Vaccine trials and observational studies showed that natural rotavirus infection and vaccination elicit both homotypic [i.e., against the genotype causing natural infection or genotype(s) included in the vaccine] and heterotypic [i.e., against genotypes other than the infecting genotype or genotype(s) included in the vaccine] protection. However, the protection may vary depending on the number of previous infections and/or type of vaccine (e.g., animal, reassortant, or human strain), and even homotypic protection is incomplete (Jiang et al., 2002). Prospective cohort studies proposed that second infections are more likely to be caused by a different genotype than the one causing first infection, but second infections with the same genotype can occur (Gladstone et al., 2011, Moulton et al., 1998, O’Ryan et al., 1990, Reves et al., 1989, Velazquez et al., 1996). Primary infection typically elicits serotype-specific antibody, while reinfection results in broad cross-reactive antibody providing one rationale for administering multiple doses of vaccine (Bishop et al., 1983, Velazquez et al., 1996).

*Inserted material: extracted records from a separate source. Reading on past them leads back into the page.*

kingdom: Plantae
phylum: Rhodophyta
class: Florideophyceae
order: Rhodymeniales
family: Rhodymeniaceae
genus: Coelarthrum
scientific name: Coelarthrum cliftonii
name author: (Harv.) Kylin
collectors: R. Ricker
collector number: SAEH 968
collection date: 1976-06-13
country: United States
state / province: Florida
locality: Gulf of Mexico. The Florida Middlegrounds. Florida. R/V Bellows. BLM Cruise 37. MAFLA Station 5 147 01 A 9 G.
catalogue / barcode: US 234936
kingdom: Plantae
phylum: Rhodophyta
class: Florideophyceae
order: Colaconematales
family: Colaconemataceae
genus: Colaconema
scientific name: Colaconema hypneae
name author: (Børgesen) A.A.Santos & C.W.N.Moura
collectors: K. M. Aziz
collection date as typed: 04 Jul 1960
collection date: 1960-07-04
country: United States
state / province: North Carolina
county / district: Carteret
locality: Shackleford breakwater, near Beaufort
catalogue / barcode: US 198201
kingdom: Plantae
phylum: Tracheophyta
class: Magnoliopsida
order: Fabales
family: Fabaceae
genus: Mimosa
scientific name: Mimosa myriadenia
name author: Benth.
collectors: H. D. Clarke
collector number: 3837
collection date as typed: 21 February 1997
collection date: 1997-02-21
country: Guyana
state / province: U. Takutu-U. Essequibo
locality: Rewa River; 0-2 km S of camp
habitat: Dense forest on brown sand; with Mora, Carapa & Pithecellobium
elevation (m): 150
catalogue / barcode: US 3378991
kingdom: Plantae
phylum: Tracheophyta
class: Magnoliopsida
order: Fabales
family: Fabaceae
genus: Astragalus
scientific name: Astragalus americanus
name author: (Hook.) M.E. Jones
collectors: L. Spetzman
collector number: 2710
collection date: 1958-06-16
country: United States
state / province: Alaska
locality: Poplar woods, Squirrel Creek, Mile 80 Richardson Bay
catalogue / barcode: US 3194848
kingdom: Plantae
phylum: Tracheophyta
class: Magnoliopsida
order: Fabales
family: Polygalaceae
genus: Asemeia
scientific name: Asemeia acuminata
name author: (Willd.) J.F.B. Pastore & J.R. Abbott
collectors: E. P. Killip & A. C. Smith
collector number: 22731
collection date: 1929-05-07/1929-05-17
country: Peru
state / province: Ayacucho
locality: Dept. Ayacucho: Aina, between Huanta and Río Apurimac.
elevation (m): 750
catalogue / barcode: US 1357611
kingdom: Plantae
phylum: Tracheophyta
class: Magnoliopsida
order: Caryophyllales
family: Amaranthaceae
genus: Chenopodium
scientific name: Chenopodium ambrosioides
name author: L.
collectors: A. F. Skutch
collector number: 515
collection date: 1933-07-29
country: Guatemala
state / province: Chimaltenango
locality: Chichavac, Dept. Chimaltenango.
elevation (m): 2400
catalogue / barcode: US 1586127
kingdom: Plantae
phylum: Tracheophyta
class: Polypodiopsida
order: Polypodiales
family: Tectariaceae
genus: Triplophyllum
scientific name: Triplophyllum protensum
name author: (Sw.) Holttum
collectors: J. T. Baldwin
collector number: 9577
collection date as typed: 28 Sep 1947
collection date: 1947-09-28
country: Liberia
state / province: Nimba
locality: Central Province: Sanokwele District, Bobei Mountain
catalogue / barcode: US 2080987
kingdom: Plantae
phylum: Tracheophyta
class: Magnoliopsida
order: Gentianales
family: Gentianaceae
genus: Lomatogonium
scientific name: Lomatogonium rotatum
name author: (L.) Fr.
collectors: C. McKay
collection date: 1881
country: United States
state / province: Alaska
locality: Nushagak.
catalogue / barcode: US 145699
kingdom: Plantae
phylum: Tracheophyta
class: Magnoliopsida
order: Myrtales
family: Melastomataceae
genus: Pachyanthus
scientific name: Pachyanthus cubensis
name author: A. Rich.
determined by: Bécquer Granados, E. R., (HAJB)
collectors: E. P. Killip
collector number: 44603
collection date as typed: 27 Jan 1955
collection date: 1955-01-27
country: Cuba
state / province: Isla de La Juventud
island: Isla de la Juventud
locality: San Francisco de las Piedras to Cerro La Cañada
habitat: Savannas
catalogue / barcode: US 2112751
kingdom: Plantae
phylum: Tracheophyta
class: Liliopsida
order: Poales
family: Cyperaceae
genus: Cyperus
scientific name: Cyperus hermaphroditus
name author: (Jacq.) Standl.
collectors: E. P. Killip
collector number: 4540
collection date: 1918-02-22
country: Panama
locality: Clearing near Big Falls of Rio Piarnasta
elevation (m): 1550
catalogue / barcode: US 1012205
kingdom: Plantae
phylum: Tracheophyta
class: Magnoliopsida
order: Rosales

While a monovalent RV1 and a pentavalent RV5 have been extensively tested and found generally safe and equally efficacious in clinical trials, the mechanisms or correlates of protection are still incompletely understood, though serum IgA has been considered a proxy for immunogenicity and protection. The question still lingers about the evolving diversity of circulating rotavirus strains over time and their relationship with protective immunity induced by the current licensed RV1 and RV5, which were isolated in 1989 (Bernstein et al., 1991) and 1981 (Clark et al., 1996) (25 and 33 years ago), respectively. Consequently, we reviewed the clinical efficacy, serum neutralization response, as well as field effectiveness of rotavirus vaccines against different rotavirus strains reported over the last decade in a wide range of settings worldwide.